WFHU
- Henderson, Tennessee; United States;
- Frequency: 91.5 MHz
- Branding: 91.5 the Lion

Programming
- Format: Variety

Ownership
- Owner: Freed-Hardeman University

History
- Former call signs: WFHC-FM (1979–1979) WFHC (1979–2005)

Technical information
- Licensing authority: FCC
- Facility ID: 22547
- Class: C3
- ERP: 10,500 watts
- HAAT: 94.0 meters
- Transmitter coordinates: 35°27′40.00″N 88°40′51.00″W﻿ / ﻿35.4611111°N 88.6808333°W

Links
- Public license information: Public file; LMS;
- Webcast: Listen live (via iHeartRadio)
- Website: fhu.edu/fm91

= WFHU =

WFHU (91.5 FM) is a noncommercial educational radio station licensed to Henderson, Tennessee. The station is owned by Freed-Hardeman University.

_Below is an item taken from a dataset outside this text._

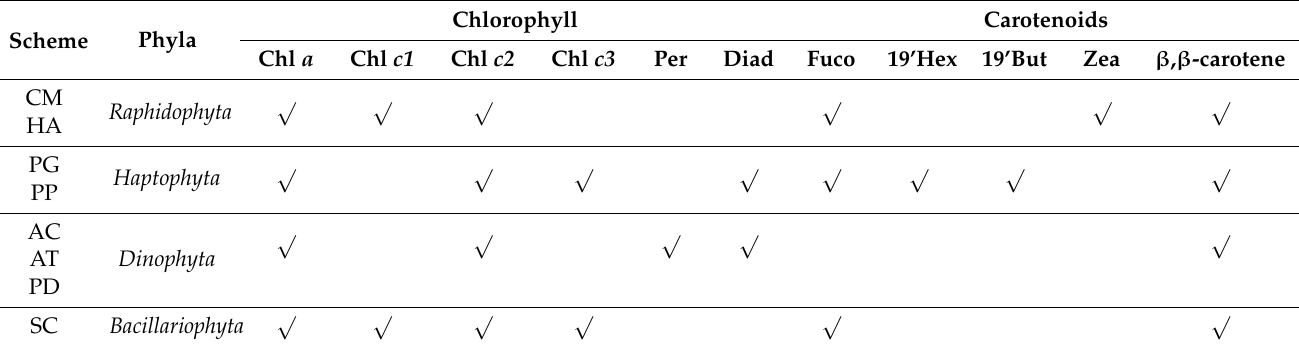
Table 1. Composition of pigments in different species of algae.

WFHU, which aired its first broadcast in 1967, operates with an effective radiated power of 10,500 watts. The station is overseen by Dr. Matt Barker, a university professor who was appointed manager in 2023.

Dubbed "The Lion" in recognition of the university's mascot, WFHU airs a wide range of music genres, including adult contemporary, classic hits, jazz, grassroots folk, country, American songbook, and classical music. On Sunday mornings and early evenings the station features several religious programs, as well as a live broadcast of worship services at the Henderson Church of Christ. WFHU also broadcasts the Freed-Hardeman Lions and Lady Lions basketball during the fall and FHU baseball and softball in the spring. In addition, the station covers Chester County High School football.

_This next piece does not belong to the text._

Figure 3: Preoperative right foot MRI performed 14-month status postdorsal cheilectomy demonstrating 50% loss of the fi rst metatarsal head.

Besides its terrestrial broadcasts, WFHU streams full-time on iHeartRadio.

==History==
The idea of a radio station was started by members of the Board of Trustees of Freed-Hardeman College in 1965 to be the core of the new Communications Department being developed. John R. Hall was chosen the first General Manager and funding for the station was partially supplied by the 'Freed-Hardeman Associates', a fund raising group associated with the college. The call letters WFHC was chosen. A student staff was collected by Mr. Hall and the initial station was built in the lower level of the Student Center. Although the staff worked to get the station operational in 1966 the first broadcast happened during 1967.

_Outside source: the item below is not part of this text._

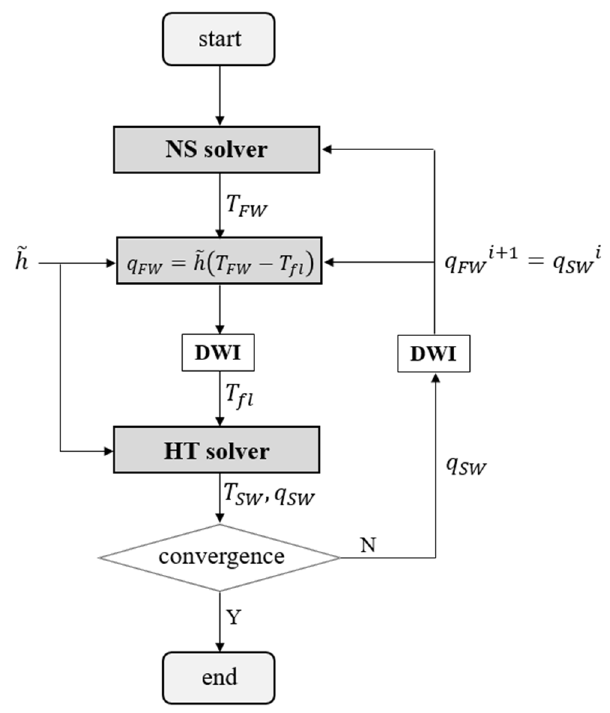
Figure 4. hFFB coupling method for the CHT analysis.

In 1979 WFHC increased its power from 10 Watts to 3000 Watts. Also the station was moved from the student center to the Bible, Communications and World Evangelism Building, now known as the Gardner Center in 1982. In 2000 the power was increased to 10,500 watts.

In 1991 WFHC hosted its 25th anniversary by hosting an open house which allowed former members of the WFHC staff to take over the station. They were joined by senior members of the staff at the time. There was also a special dinner with members of the Board of Trustees and former General Manager John R. Hall as special guests. In 2006 WFHU celebrated its 40th anniversary.

Due to the non-availability of the call sign "WFHU", which was assigned the United States Coast Guard, the call letters "WFHC" was not changed when Freed-Hardeman College went to university status in 1989. It was not until 2005 when General Manager Ron Means was able to get the call letters released by the Coast Guard, when the call letters officially changed to ""WFHU"".

The WFHU motto WFHU 91-FIVE (originally WFHC, 91-FIVE) was created by Ray Eaton, a former student staff member, former General Manager and former Director of Broadcasting for FHU. The unique logo, which had '91' with the call letters WFHC/U on top on the right side of the number, and the spelled out 'FIVE', with a line separating the call letters and FIVE, was created by student staff members David Florida and Jay Simmons in 1990.

The motto was changed a few years ago by Ron Means from 91-FIVE to the current motto of FM91.

In 2014, Freed-Hardeman laid off many staff members of the Communications department, and since then, students have had complete control of the radio station. The following year, the brand name for the station changed again from FM91 to 91.5 the Lion.